Diese neue Anhänglichkeit an ein «Frankreich» als mythisches Ensemble ist seit der Mitte des 14. Jahrhunderts zu erkennen und verstärkte sich dann mit der Zuspitzung des englisch-französischen Krieges seit ca. 1410 hin zu einem oft «Proto-Nationalismus» genannten Phänomen. Dieses «Bewusstsein von Nation im 15. Jahrhundert» erfüllte nicht nur die intellektuelle Elite, sondern wurde «vom Volk getragen.»[17] Das galt keineswegs allein für Frankreich, sondern entfaltete sich auch etwas später in Deutschland, besonders in den 1440er Jahren angesichts der Bemühungen des französischen Königtums, im Elsass und in Lothringen Fuß zu fassen.[18]
Die neue Einstellung spiegelt sich in der 1429 entstandenen Ballade contre les Anglais, die hier als sehr prägnantes und kaum bekanntes Beispiel zitiert sei:
Ariere, Englois couez, ariere!
Fort mit Euch, Ihr feigen Engländer, fort mit Euch!
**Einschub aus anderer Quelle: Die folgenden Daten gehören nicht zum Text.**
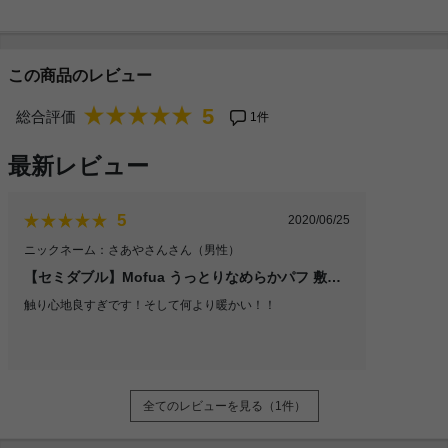
この商品のレビュー
5
総合評価
1件
最新レビュー
5
2020/06/25
ニックネーム：さあやさんさん
（男性）
【セミダブル】Mofua うっとりなめらかパフ 敷きパッド
触り心地良すぎです！そして何より暖かい！！
全てのレビューを見る（1件）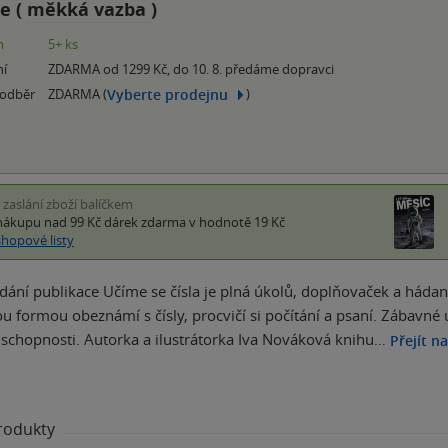
e (
měkká vazba
)
m
5+ ks
ní
ZDARMA od 1299 Kč, do 10. 8. předáme dopravci
Vyberte prodejnu
 odběr
ZDARMA (
)
i zaslání zboží balíčkem
nákupu nad 99 Kč
dárek zdarma
v hodnotě 19 Kč
shopové listy
ání publikace Učíme se čísla je plná úkolů, doplňovaček a hádan
u formou obeznámí s čísly, procvičí si počítání a psaní. Zábavné ú
čí schopnosti. Autorka a ilustrátorka Iva Nováková knihu…
Přejít n
produkty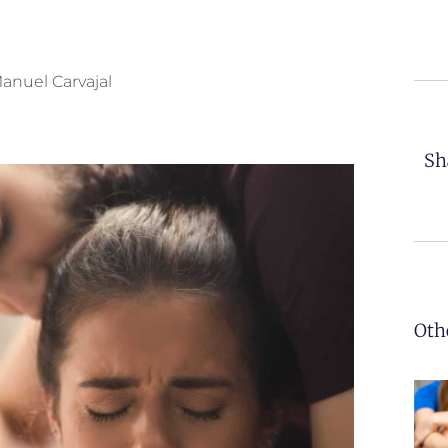
Manuel Carvajal
Sha
Oth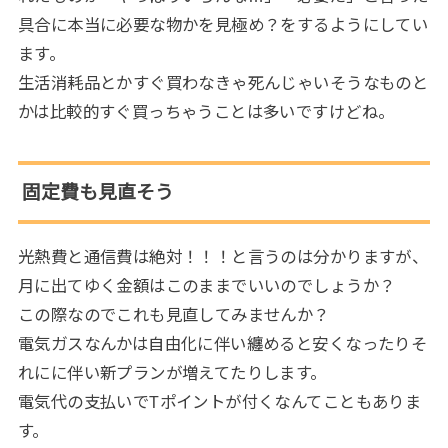
具合に本当に必要な物かを見極め？をするようにしてい
ます。
生活消耗品とかすぐ買わなきゃ死んじゃいそうなものと
かは比較的すぐ買っちゃうことは多いですけどね。
固定費も見直そう
光熱費と通信費は絶対！！！と言うのは分かりますが、
月に出てゆく金額はこのままでいいのでしょうか？
この際なのでこれも見直してみませんか？
電気ガスなんかは自由化に伴い纏めると安くなったりそ
れにに伴い新プランが増えてたりします。
電気代の支払いでTポイントが付くなんてこともありま
す。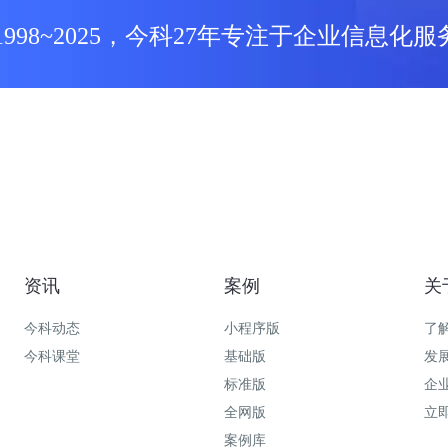
1998~2025，今科27年专注于企业信息化服
资讯
案例
关
今科动态
小程序版
了
今科课堂
基础版
发
标准版
企
全网版
立
案例库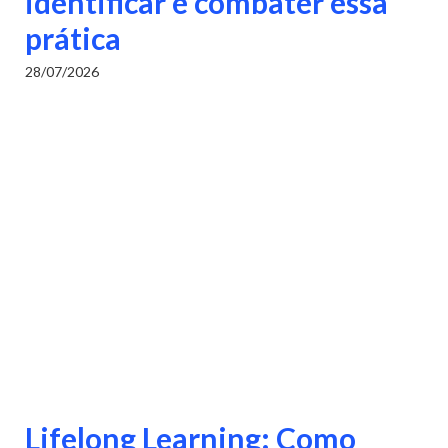
identificar e combater essa
prática
28/07/2026
Lifelong Learning: Como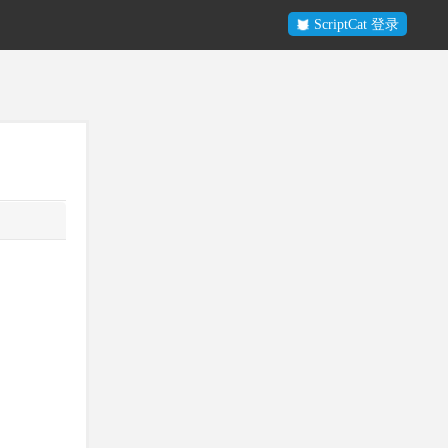
ScriptCat 登录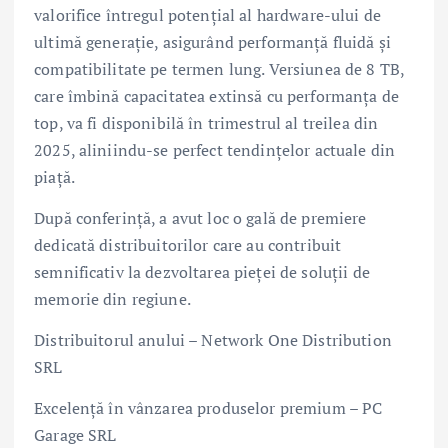
valorifice întregul potențial al hardware-ului de
ultimă generație, asigurând performanță fluidă și
compatibilitate pe termen lung. Versiunea de 8 TB,
care îmbină capacitatea extinsă cu performanța de
top, va fi disponibilă în trimestrul al treilea din
2025, aliniindu-se perfect tendințelor actuale din
piață.
După conferință, a avut loc o gală de premiere
dedicată distribuitorilor care au contribuit
semnificativ la dezvoltarea pieței de soluții de
memorie din regiune.
Distribuitorul anului – Network One Distribution
SRL
Excelență în vânzarea produselor premium – PC
Garage SRL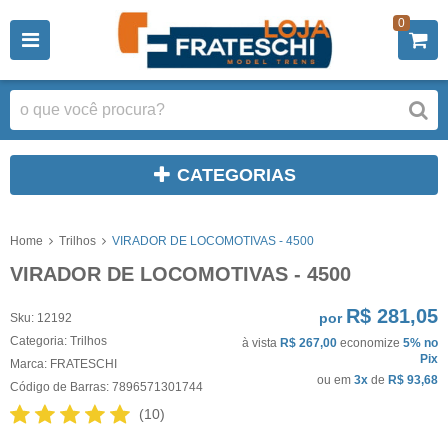
0
CATEGORIAS
Home
Trilhos
VIRADOR DE LOCOMOTIVAS - 4500
VIRADOR DE LOCOMOTIVAS - 4500
R$ 281,05
por
Sku:
12192
Categoria:
Trilhos
à vista
R$ 267,00
economize
5%
no
Pix
Marca:
FRATESCHI
ou em
3x
de
R$ 93,68
Código de Barras:
7896571301744
(10)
Vostre sort si ne resgne plus.
Hier könnt Ihr nicht mehr herrschen
Pensés deu treyner vous baniere
Vergesst nicht, Eure Fahne mitzunehmen,
Que bons Fransois ont rué jus
Die wahre Franzosen zerrissen haben
Par le voloyr dou roy Jhesus,
Durch den Willen unseres Christkönigs
Et Jeanne, la douce pucelle,
Und durch Jeanne, die liebliche Jungfrau
De quoy vous estes, confondus,
Das hat Euch vollständig verwirrt,
Dont c’est pour vous dure novelle.
Und das ist für Euch eine bittere Neuigkeit.
De tropt orgouilleuse manière
Zu hochmütig
Longuemen vous estes tenus;
habt Ihr Euch lange verhalten,
En France est vous[tre] semet[i]ere ›
Und jetzt ist Euer Grab in Frankreich,
Dont vous estes pour foulx tenus.
Wo Ihr als Narren geltet
Faucement y estes venus,
Zu Unrecht seid Ihr hergekommen.
Mès, par bonne juste querelle,
Aber nach gutem und gerechtem Streit
Tourner vous en faut tous camus,
Müsst Ihr mit ganz platter Nase umkehren,
Dont c’est pour vous dure novelle.
Und das ist für Euch eine bittere Neuigkeit.
Or esmaginés quelle chiere
Und stellt Euch vor, wie es denen ergeht,
Font ceulx qui vous ont soustenus
Die Euch unterstützt haben
Depuis vostre emprisse premiere.
Seit Euren ersten Eroberungen.
Je croy qu’i sont mort ou perdus,
Ich glaub, die sind tot oder verloren,
Car je ne voys nulle ne nus
Denn ich seh keine und keinen mehr,
Qui de present de vous se mesle,
Der sich jetzt noch an Euch hängt
Si non chetis et maletrus,
Außer vielleicht Idioten oder Flegeln,
Dont c’est pour vous dure nouvelle.
Und das ist für Euch eine bittere Neuigkeit.